Jambi, [Gaperta.id] – Kriminalisasi terhadap pers kembali menjadi sorotan setelah sejumlah wartawan di berbagai daerah dilaporkan ke polisi menggunakan pasal pencemaran nama baik, fitnah, hingga UU ITE. Praktik ini dianggap mengancam kebebasan pers dan membunuh fungsi media sebagai pilar keempat demokrasi.
Siapa (Who):
Pelaporan pidana banyak dilakukan oleh pejabat, pengusaha, hingga tokoh publik lokal yang merasa terganggu pemberitaan.
Apa (What):
Mereka melaporkan jurnalis dengan pasal-pasal pidana, padahal sengketa pers seharusnya diselesaikan melalui mekanisme etik Dewan Pers.
Dimana (Where):
Kasus terjadi di berbagai daerah, termasuk di Lampung, Jawa Timur, hingga Polda Jambi yang memproses laporan pidana terhadap media menggunakan KUHP dan UU ITE.
Kapan (When):
Tren kriminalisasi ini marak dalam dua tahun terakhir dan terus berlanjut hingga 2025.
Mengapa (Why):
Minimnya literasi pers di kalangan pejabat dan masyarakat membuat hak jawab diabaikan. Banyak pihak memilih jalur hukum pidana sebagai “balas dendam” terhadap pemberitaan.
Bagaimana (How):
Laporan pidana diajukan tanpa melalui mediasi atau klarifikasi di Dewan Pers, bertentangan dengan prinsip lex specialis UU Pers yang ditegaskan Putusan MK No. 6/PUU-V/2007 dan Surat Edaran Kapolri No. SE/2/II/2021.

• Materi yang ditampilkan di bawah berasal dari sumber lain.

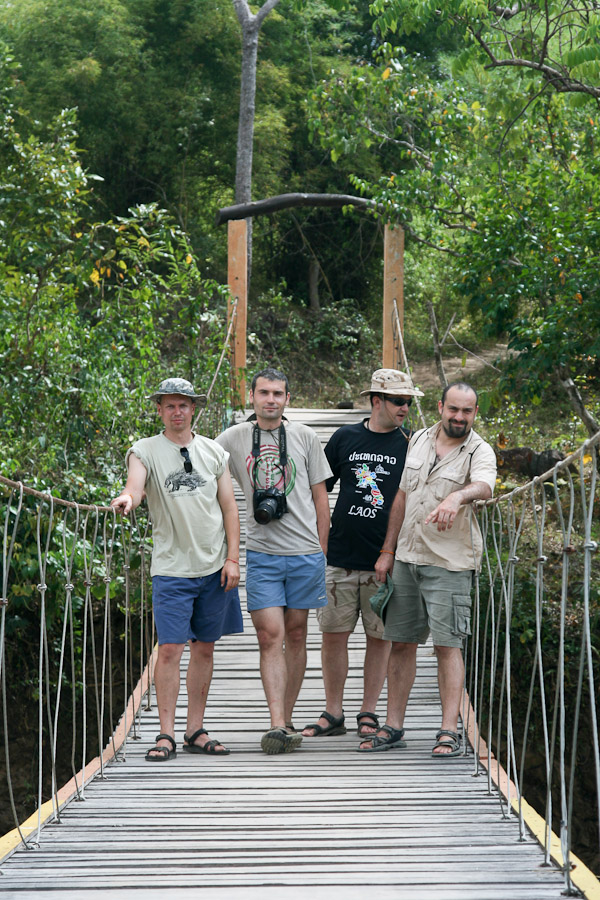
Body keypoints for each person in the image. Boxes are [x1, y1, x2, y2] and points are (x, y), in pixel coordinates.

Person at [359, 382, 497, 756]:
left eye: (467, 411)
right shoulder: (418, 438)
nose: (459, 417)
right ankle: (393, 726)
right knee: (400, 643)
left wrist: (458, 495)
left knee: (447, 646)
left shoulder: (479, 450)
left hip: (450, 564)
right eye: (453, 409)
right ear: (440, 406)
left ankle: (448, 731)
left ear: (475, 412)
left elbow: (485, 486)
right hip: (407, 558)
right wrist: (388, 550)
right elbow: (402, 495)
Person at [111, 377, 243, 762]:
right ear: (159, 410)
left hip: (214, 566)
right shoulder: (145, 450)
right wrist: (126, 499)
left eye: (183, 405)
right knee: (169, 649)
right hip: (171, 568)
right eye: (169, 405)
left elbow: (230, 508)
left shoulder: (214, 452)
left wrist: (233, 559)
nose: (177, 411)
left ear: (193, 409)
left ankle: (194, 730)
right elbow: (135, 486)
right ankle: (165, 734)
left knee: (205, 647)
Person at [302, 369, 423, 740]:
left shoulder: (413, 444)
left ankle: (368, 712)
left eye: (409, 402)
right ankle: (333, 711)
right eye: (398, 401)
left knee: (380, 638)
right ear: (376, 401)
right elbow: (318, 490)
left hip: (385, 560)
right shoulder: (344, 438)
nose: (405, 408)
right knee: (333, 634)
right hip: (339, 554)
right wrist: (316, 543)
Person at [216, 367, 332, 754]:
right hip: (262, 554)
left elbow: (320, 497)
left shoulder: (304, 436)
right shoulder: (233, 438)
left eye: (277, 394)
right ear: (251, 396)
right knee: (270, 636)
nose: (270, 400)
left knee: (297, 634)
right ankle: (276, 723)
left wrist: (323, 549)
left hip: (305, 553)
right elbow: (200, 465)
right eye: (263, 392)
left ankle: (288, 716)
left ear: (287, 399)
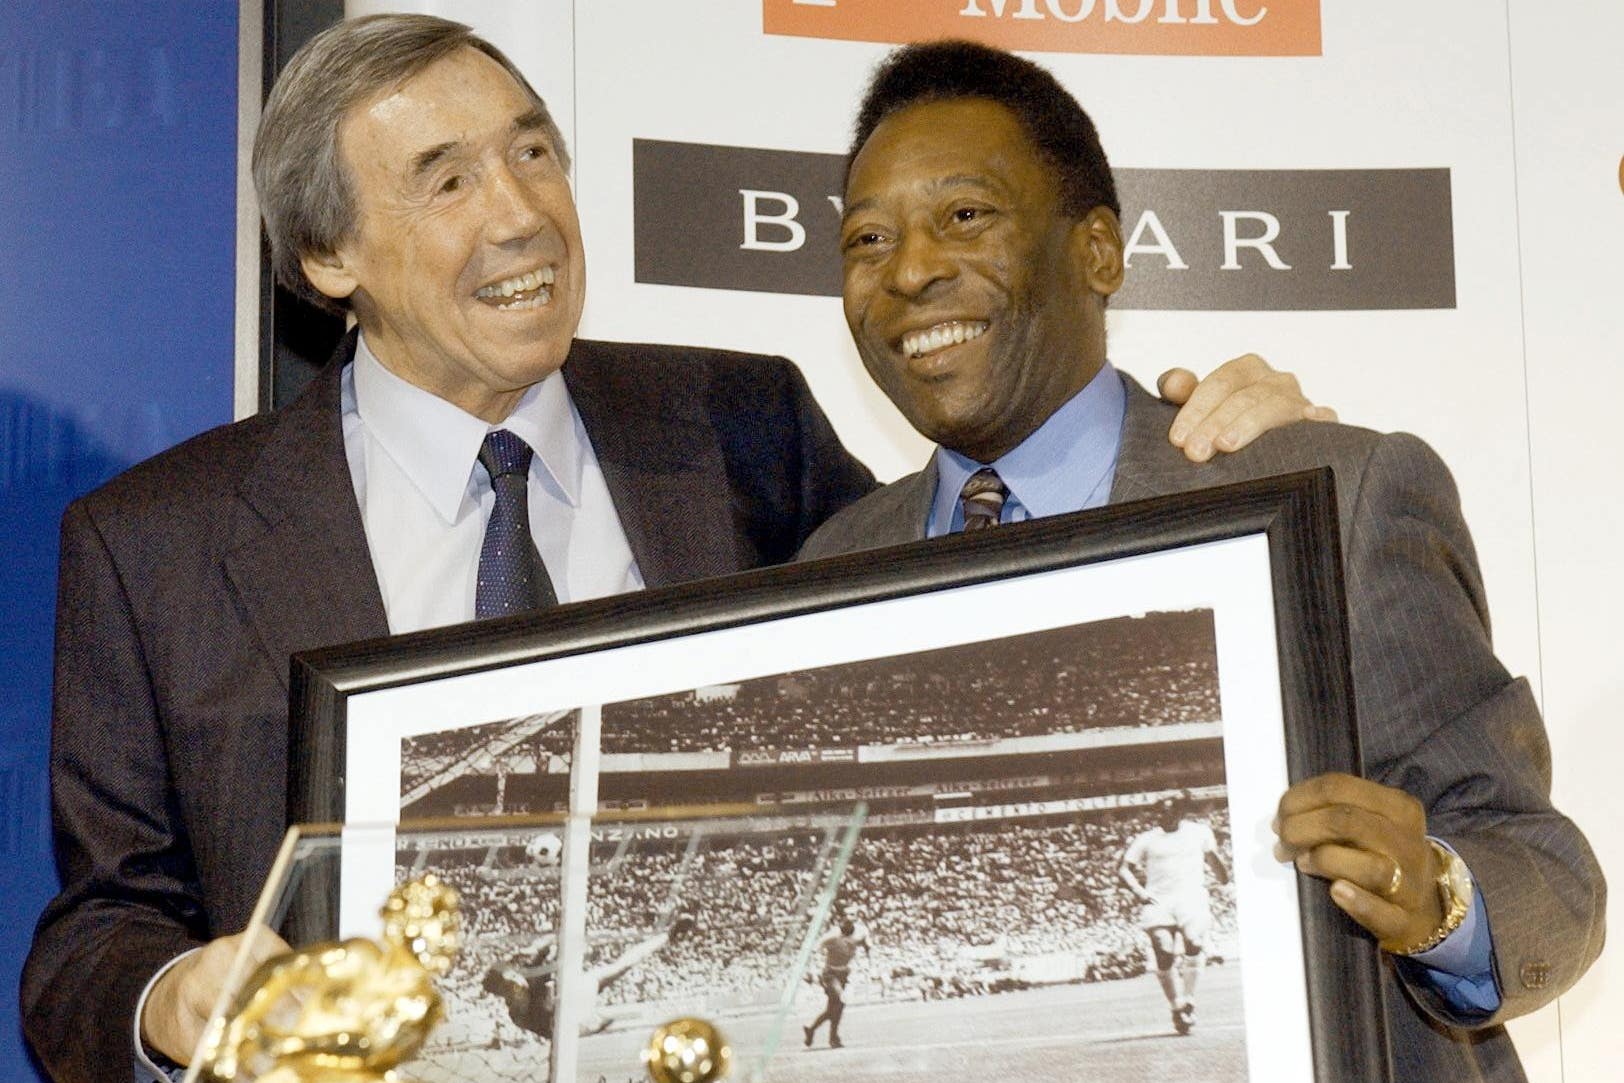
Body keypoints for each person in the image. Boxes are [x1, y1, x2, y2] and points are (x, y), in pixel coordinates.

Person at [18, 16, 1328, 1083]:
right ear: (326, 251)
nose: (525, 212)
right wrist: (172, 996)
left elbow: (1002, 557)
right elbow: (92, 933)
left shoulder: (743, 424)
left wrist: (1195, 436)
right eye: (450, 179)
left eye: (535, 154)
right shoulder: (156, 545)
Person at [798, 39, 1605, 1082]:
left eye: (965, 216)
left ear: (1096, 251)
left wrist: (1437, 895)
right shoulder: (830, 563)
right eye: (867, 238)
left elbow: (1542, 868)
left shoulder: (1332, 497)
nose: (909, 269)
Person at [1117, 794, 1229, 1036]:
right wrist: (1139, 892)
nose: (1161, 816)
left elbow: (1213, 859)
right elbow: (1124, 869)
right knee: (1164, 951)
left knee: (1195, 942)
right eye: (1158, 812)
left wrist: (1223, 877)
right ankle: (1176, 1006)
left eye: (1166, 811)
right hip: (1158, 900)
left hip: (1191, 898)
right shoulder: (1146, 839)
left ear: (1180, 812)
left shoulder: (1199, 832)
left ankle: (1188, 1000)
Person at [803, 917, 869, 1049]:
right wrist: (810, 970)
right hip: (830, 975)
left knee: (833, 1010)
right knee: (841, 1000)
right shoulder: (833, 939)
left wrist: (868, 948)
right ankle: (833, 1037)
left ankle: (813, 1030)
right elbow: (815, 948)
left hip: (843, 975)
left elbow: (865, 940)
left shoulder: (854, 938)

Ali Monas, jurnalis asal Jambi, menilai kriminalisasi ini menciptakan chilling effect. “Jurnalis jadi takut meliput kasus korupsi, tambang ilegal, atau konflik lahan. Demokrasi lokal bisa mundur jauh ke belakang,” ujarnya.
Desakan Tegas untuk Hentikan Kriminalisasi:
Ali mendesak Dewan Pers, PWI, dan AJI agar lebih proaktif memberikan edukasi literasi pers dan mendesak polisi menolak laporan pidana sebelum ada verifikasi Dewan Pers.
“Kritik itu vitamin demokrasi, bukan racun. Jangan cabik demokrasi dengan pasal pidana. Jangan penjarakan kritik!” tegasnya.